Mar 16, 2012
A boy and girl, both 17, suffered bite wounds in the first reported attacks of the year but the injuries were not life threatening, Volusia County Beach Patrol said.
The boy was driven to a nearby hospital with cuts on his calf and the young girl was taken to the same hospital suffering from a bite to the ankle.
The pair, who were not part of the same group, had been surfing in waist-deep water in the same area on Wednesday afternoon when the attacks happened.
Local newspaper The Daytona Beach News-Journal said both victims described the shark as between 4ft and 5ft long, but authorities said it was unlikely that they were bitten by the same one.

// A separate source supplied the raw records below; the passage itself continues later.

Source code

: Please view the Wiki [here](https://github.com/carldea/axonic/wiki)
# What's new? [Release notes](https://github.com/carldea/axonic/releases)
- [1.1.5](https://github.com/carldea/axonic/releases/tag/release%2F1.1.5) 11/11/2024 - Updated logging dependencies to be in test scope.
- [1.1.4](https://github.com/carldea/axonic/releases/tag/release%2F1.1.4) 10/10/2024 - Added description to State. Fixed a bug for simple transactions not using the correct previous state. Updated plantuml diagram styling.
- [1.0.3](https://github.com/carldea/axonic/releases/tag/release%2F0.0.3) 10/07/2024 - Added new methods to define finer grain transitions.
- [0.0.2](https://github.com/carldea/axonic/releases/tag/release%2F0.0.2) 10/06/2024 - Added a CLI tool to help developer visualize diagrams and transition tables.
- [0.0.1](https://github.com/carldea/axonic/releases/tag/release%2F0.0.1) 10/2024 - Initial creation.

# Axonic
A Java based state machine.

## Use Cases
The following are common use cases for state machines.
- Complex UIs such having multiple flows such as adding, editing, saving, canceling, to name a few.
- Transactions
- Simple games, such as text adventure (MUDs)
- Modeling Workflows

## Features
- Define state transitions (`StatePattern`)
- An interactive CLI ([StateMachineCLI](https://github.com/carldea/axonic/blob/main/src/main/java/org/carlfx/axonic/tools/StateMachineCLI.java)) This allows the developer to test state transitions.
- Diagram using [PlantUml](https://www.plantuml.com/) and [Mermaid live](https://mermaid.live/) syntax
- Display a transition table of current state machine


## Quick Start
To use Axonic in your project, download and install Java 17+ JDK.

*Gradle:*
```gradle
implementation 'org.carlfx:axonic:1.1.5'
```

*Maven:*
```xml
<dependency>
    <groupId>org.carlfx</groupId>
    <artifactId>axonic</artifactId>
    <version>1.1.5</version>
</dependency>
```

The water was cleared after the attacks and officials said they would be monitoring the ocean for any signs of sharks in the coming days and close off areas as needed.
New Smyrna Beach, which is on the central east coast of Florida, has previously been voted the state's best beach but it has a long history of shark attacks.
It is now known as the shark bite capital of the world after frequent attacks each year and is said to have more reports of attacks per square mile than any other beach on Earth.
Part of the same stretch of sand had to be closed in 2001 after 10 shark attacks in just 10 days.
They usually involve black tip sharks, which inflict lesser injuries. A beach patrol official has previously described them as "like a vicious dog bite".